Besprochene Bücher / Literaturhinweise

1969 erschien Oswald Wieners "Die Verbesserung von Mitteleuropa". Bis heute gilt der Roman als schwer lesbares Sprachexperiment. Thomas T. Tabbert hat nun in einem Buch die zukunftsträchtige Vision des "bio-adapters" herausgestellt und mit alten und aktuellen Konzeptionen der virtuellen Realität verglichen.

Mensch-Maschinen

Was, zum Teufel, ist "Artifizialanthropologie"? Ein Unding an sich oder eine neue Disziplin in der Kür der sich verzweigenden Geisteswissenschaften? Thomas T. Tabbert ist Leiter des Hamburger Instituts für diese neue Lehre vom künstlichen Menschen. Suchte die Anthropologie im Sinne Arnold Gehlens nach dem Wesen des Menschlichen überhaupt, erkundet heute die historische Anthropologie Entwürfe des Menschseins im Kontext seiner kulturellen Erzeugnisse, so etwa Hans Beltings "Bild-Anthropologie". Die Artifizialanthropologie lässt sich dieser Perspektive zuordnen, fasst jedoch ihren Bereich enger: Es geht um den Vergleich und die Übertragung des Menschseins auf Maschinen. Filme wie "Matrix" haben das alte Thema der Mensch-Maschinen-Schnittstelle allgemein bekannt gemacht. Vor allem in den USA ist der "Cyborg" in den Cultural Studies auch als Thema der Geschlechterforschung eingezogen. Doch wohl niemand hat die Verschränkung von realer und künstlicher Welt radikaler und konsequenter durchdacht als Oswald Wieners Entwurf des "bio-adapter" in seinem Roman "Die Verbesserung von Mitteleuropa" von 1969.

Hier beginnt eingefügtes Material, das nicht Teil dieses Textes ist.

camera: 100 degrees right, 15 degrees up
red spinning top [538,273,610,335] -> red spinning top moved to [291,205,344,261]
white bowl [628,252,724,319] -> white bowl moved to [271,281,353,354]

Wie und auf welchen Voraussetzungen fußend Wieners Bio-Adapter gedacht ist, erklärt nun das Buch von Thomas T. Tabbert. Ausführlich wird die Idee einer "absoluten Realitätsmaschine" erläutert, mit den zeitgenössischen Ansätzen der Kybernetik wie der Kunst verbunden und mit ähnlichen Entwürfen der Science Fiction verglichen. Von Stanislaw Lems "Phantomatik" über William Gibsons "Cyberspace" bis hin zu Hans Moravecs aktuellen und immerhin ernst gemeinten Visionen der KI, die den Menschen unsterblich machen soll, gibt es zahlreiche Visionen der Ersetzung des Menschen durch künstliche Implantate seiner selbst.

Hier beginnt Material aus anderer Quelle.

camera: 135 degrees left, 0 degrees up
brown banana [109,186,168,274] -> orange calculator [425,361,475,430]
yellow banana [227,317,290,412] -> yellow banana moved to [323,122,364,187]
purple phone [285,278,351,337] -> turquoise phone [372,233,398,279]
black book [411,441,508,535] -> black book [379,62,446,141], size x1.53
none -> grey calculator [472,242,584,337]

Wiener & Wiener: Die kybernetische Revolution

Oswald Wiener war ein enfant terrible der Kulturszene. Er scheint das geheime Vorbild aller heutigen Medienkunstwissenschaftler und Cyberpioniere zu sein: Künstler und Wissenschaftler zugleich, Computerspezialist, Philosoph und Mathematiker, Dichter. Als Mitglied der Literaturszene der so genannten Wiener-Gruppe Ende der 1950er Jahre in Wien fabrizierte er Gedichte und überführte sie in die Performancekunst. Bald distanzierte er sich, arbeitete als Programmierer bei Olivetti und schuf mit seinem "Roman" betitelten Buch über die "Verbesserung von Mitteleuropa" einen avantgardistischen, sprachkritischen und erkenntnistheoretischen Text, der bis heute ebenso Kult wie unverstanden und vergessen ist. Mit Oswald Wiener betritt die Kybernetik die Bühne der Kunst.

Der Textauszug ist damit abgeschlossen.